If you can hear my voice, clap once.
That’s how we call the room into presence at the Vancouver AI Community Meetups. No corporate stage rig. No VC circle-jerk. Just q bunch of humans packed into a cosmic dome at the H.R. MacMillan Space Centre, grounded in land, stardust, and curiosity.
This was our 18th mission. And instead of ordering sushi like usual, I grilled 200 skewers myself — beef, chicken, veggie — because feeding people matters. That’s how culture happens. One kebab, one conversation, one reclaimed protocol at a time.
We do this monthly. A gathering of the curious and the critical. It’s not about AI hype. It’s about asking: What does it mean to be human now that machines can remix our dreams faster than we can type them?
The Cultural Layer Is the Missing API
The AI discourse right now? Mostly dudes arguing about model sizes on podcasts sponsored by surveillance capitalism. But underneath the metrics and GPUs is a deeper shift.
Not just what we’re building — but how we relate to it.
Code is culture. And culture is the interface.
The revolution isn’t in the parameter count. It’s in the metaphors we choose to build with.
Morton Rand Hendrickson hit this hard in his keynote — a velvet hammer of insight. He reframed Anthropic’s “MCP” (Machine Context Protocol) not as a systems breakthrough, but as Machine-Controlled Pandemonium.
When machines start interpreting our fuzzy little human intentions — and calling other machines to act — we’re not just automating tasks. We’re outsourcing meaning.
The danger isn’t just runaway AI. It’s runaway abstraction.
The challenge isn’t alignment. It’s embodiment.
And that’s a cultural problem. Not an engineering one.
We’re Not Automating the Future — We’re Ritualizing It
When I talk about AI, I’m not thinking about “the future of work.” I’m thinking about the future of wonder. I’m thinking about dream maintenance, and collective intelligence, and barbecue as infrastructure.

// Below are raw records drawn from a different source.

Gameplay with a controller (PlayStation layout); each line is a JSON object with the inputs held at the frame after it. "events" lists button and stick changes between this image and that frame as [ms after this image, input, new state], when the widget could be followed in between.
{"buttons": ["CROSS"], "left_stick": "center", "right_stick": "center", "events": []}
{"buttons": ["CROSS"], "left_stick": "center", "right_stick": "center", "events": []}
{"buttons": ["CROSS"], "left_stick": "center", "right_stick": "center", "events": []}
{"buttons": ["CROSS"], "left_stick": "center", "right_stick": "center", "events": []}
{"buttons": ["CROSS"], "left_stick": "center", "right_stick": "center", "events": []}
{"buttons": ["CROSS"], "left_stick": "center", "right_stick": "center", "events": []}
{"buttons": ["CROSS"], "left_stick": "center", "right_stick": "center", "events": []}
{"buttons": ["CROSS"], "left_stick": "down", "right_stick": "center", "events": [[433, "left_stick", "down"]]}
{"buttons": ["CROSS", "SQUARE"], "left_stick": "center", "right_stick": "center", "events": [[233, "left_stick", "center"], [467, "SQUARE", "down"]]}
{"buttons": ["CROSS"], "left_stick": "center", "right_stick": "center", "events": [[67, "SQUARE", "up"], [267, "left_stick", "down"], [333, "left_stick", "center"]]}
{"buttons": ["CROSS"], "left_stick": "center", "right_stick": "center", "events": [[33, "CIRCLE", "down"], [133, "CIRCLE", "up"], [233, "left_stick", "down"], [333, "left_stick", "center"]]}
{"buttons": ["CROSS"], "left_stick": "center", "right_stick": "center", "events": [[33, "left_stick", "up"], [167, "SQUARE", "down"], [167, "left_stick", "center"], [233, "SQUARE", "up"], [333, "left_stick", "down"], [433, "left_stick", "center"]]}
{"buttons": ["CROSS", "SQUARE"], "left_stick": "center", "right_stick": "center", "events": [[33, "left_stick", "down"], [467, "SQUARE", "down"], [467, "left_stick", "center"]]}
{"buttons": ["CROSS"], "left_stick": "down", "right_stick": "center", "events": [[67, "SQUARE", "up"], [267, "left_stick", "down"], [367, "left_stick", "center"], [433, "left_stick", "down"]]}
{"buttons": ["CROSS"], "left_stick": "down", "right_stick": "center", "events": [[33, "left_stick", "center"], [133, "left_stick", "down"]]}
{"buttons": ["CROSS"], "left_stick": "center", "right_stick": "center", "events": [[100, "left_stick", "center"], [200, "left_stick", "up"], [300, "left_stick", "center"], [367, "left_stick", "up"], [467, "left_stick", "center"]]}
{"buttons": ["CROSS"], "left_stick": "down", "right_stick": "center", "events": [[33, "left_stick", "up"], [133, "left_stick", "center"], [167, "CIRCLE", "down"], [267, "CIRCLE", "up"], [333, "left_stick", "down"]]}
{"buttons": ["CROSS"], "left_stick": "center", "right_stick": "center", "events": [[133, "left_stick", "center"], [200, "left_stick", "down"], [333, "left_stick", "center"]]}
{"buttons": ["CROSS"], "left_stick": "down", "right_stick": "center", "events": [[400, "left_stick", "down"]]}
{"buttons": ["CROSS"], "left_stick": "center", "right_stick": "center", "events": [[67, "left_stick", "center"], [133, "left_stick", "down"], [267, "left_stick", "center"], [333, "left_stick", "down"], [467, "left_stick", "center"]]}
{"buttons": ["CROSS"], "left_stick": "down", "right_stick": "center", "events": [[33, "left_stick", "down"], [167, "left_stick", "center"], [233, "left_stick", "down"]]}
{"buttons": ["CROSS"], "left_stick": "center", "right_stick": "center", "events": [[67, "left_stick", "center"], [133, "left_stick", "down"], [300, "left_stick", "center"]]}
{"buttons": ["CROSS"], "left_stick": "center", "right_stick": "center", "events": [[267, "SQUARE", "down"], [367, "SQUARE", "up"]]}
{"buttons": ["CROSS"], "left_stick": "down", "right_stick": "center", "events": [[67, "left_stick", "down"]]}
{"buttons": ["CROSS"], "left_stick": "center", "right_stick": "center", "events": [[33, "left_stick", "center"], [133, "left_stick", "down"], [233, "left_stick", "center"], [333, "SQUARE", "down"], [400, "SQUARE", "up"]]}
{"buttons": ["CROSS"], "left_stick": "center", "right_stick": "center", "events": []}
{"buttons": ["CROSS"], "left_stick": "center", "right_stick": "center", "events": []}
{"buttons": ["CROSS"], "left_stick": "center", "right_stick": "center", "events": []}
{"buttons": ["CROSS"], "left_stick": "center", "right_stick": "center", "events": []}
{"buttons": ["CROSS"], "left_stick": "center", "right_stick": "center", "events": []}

This isn’t a job board. It’s a people’s forum.
Back in the Occupy days, we had “mic checks.” Now we’ve got large language models. But the spirit is the same: resist the centralization of meaning. Keep the loop human. Keep the signal wild.
That’s why I mic in between speakers. Not just to host. To metabolize. To editorialize. To synthesize the moment so others can plug in.
And the crowd responds — not with LinkedIn claps or Slack emojis — but with real offers. “How can I help?” they ask. They mean it.